GOAL OF THE EXERCISE> Exclude the pictures and reproduce exactly the lines that run from the one holding "left_click(615, 299)" to the end of the entries below.

EXERCISE MATERIALS>
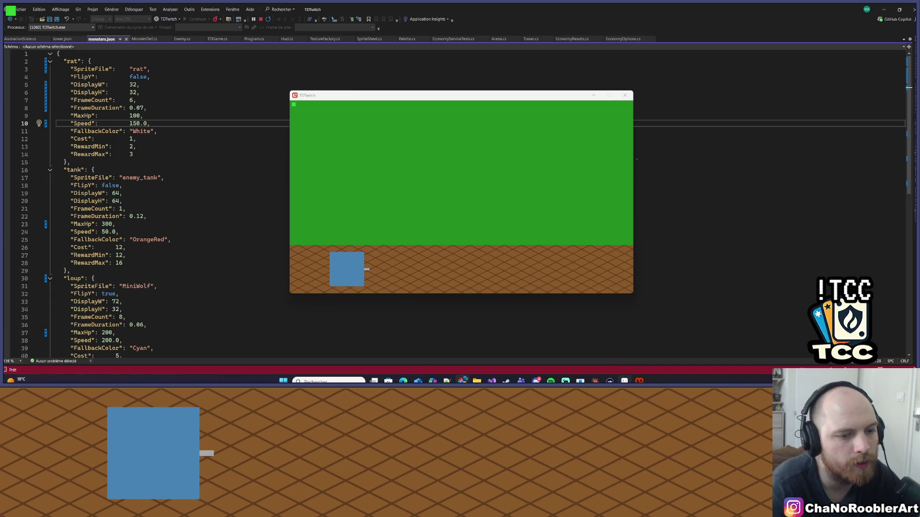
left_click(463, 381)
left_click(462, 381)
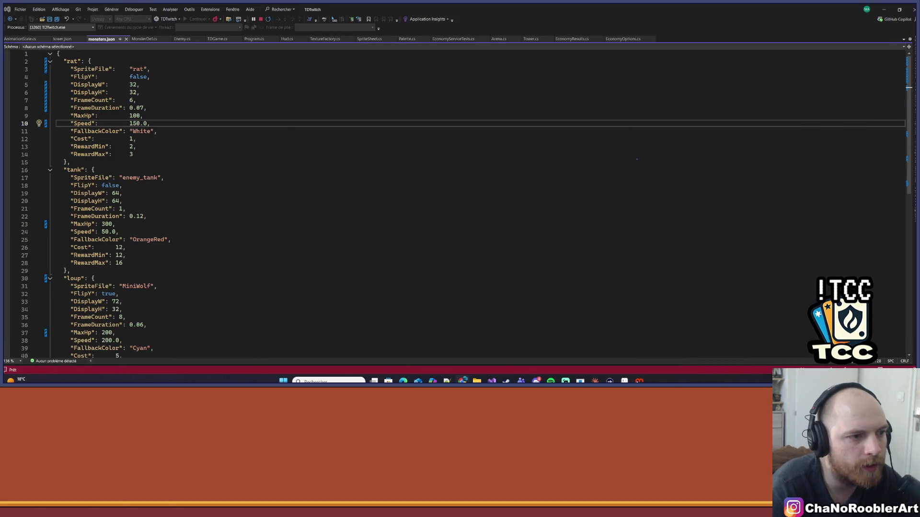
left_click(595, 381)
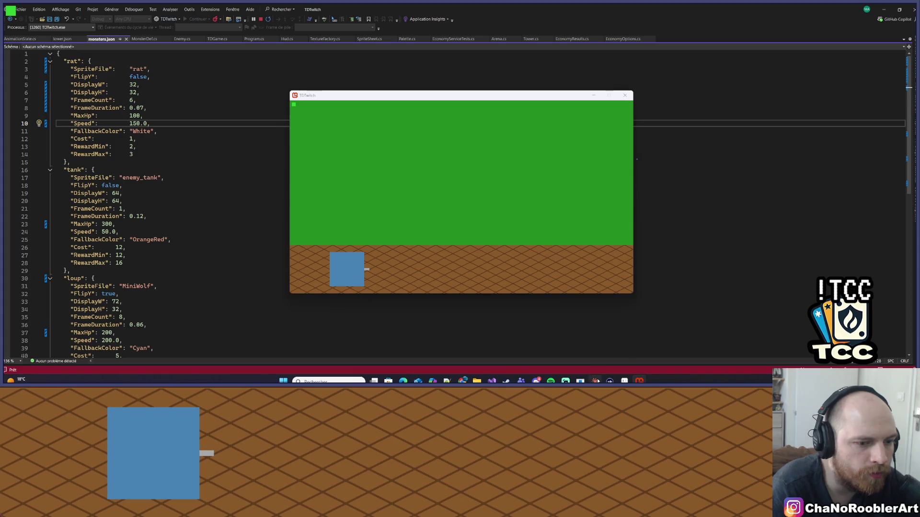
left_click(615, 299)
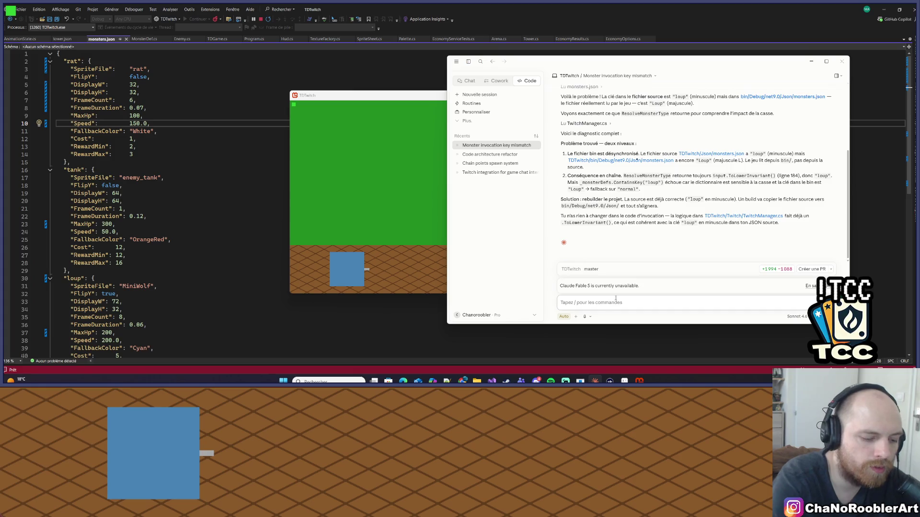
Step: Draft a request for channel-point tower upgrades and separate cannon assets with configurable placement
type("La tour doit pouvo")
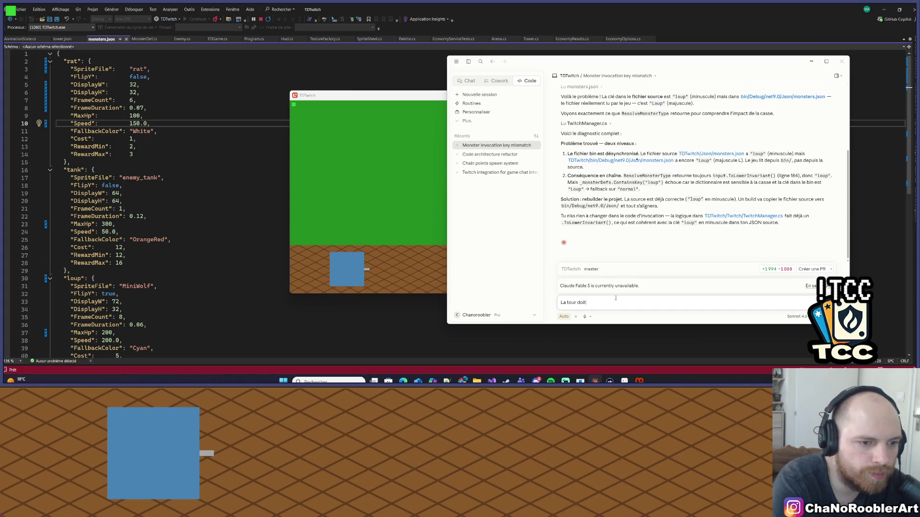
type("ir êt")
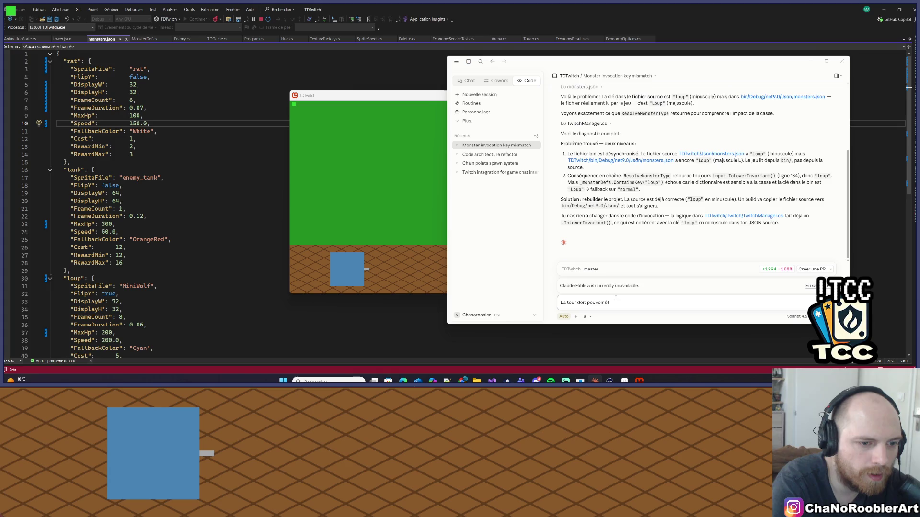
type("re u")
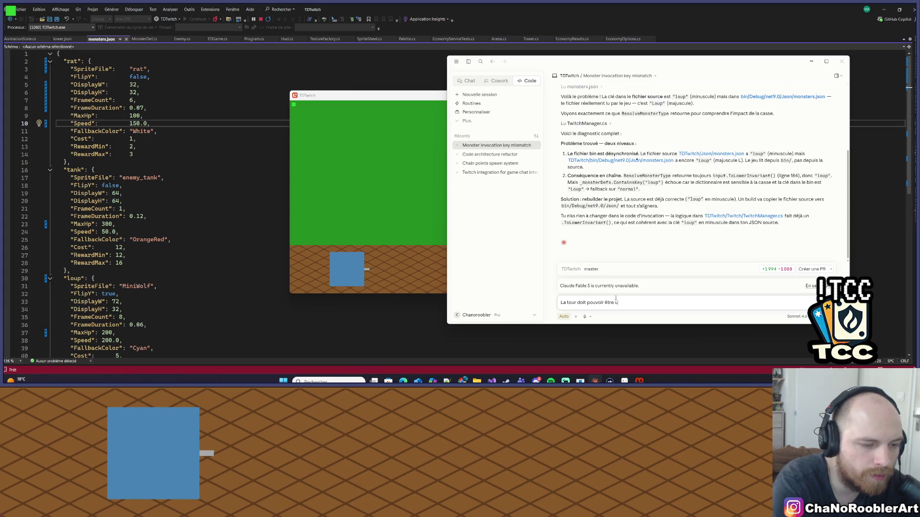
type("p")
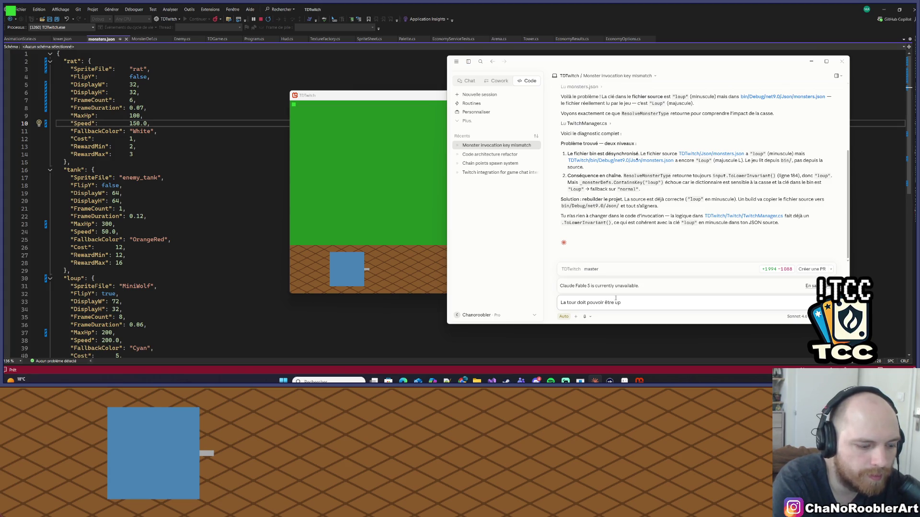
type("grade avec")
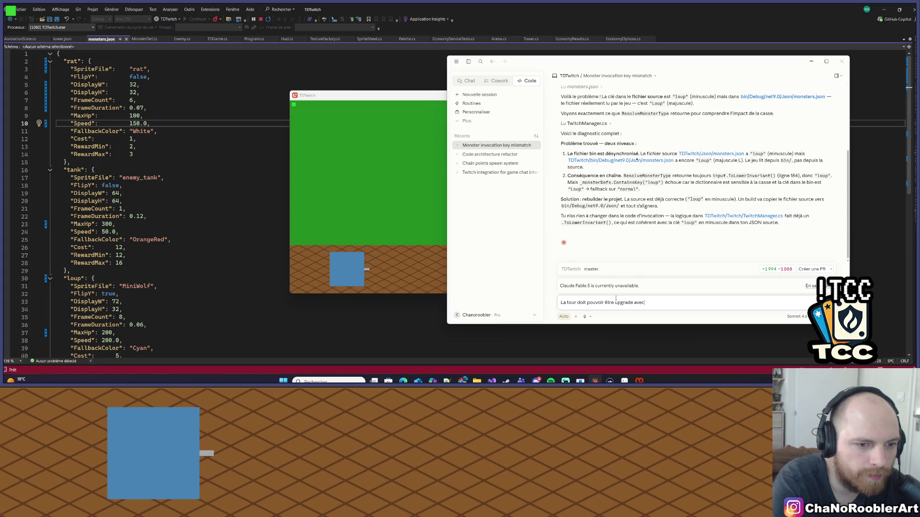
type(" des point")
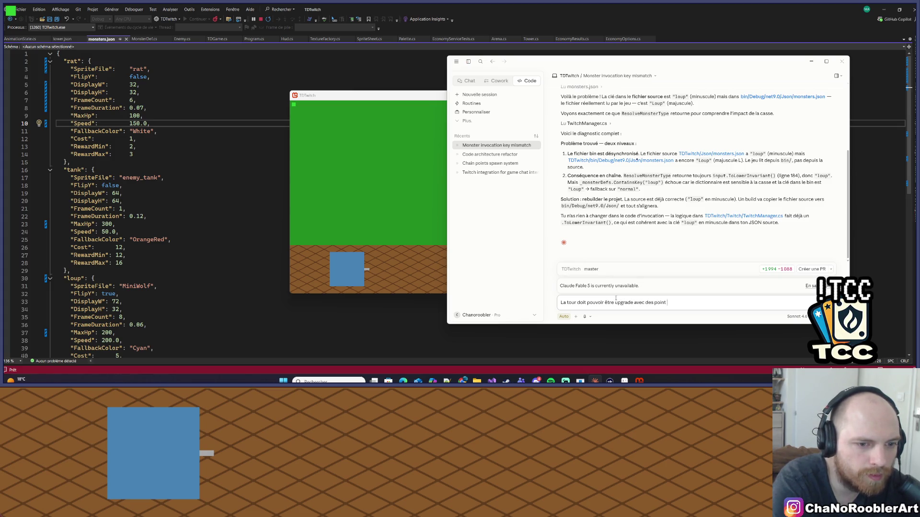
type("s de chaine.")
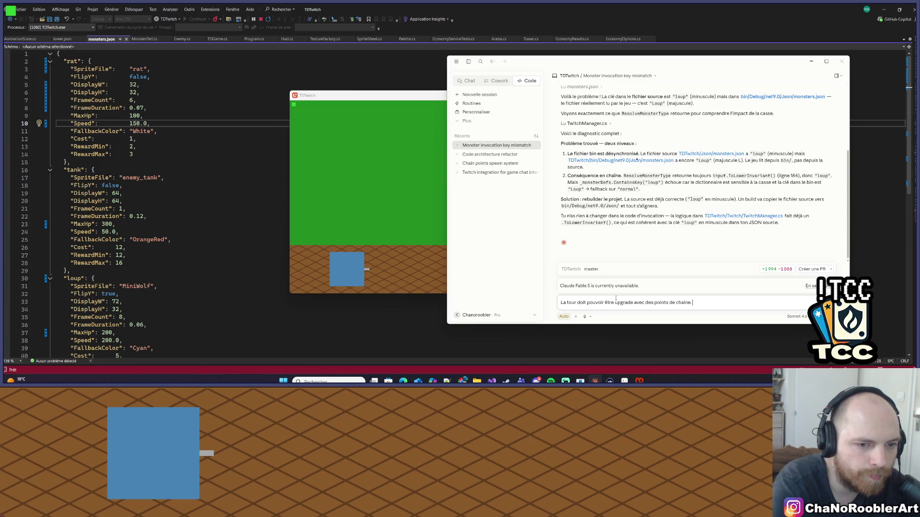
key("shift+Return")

YOUR RESPONSE>
left_click(615, 299)
Step: Draft a request for channel-point tower upgrades and separate cannon assets with configurable placement
type("La tour doit pouvo")
type("ir êt")
type("re u")
type("p")
type("grade avec")
type(" des point")
type("s de chaine.")
key("shift+Return")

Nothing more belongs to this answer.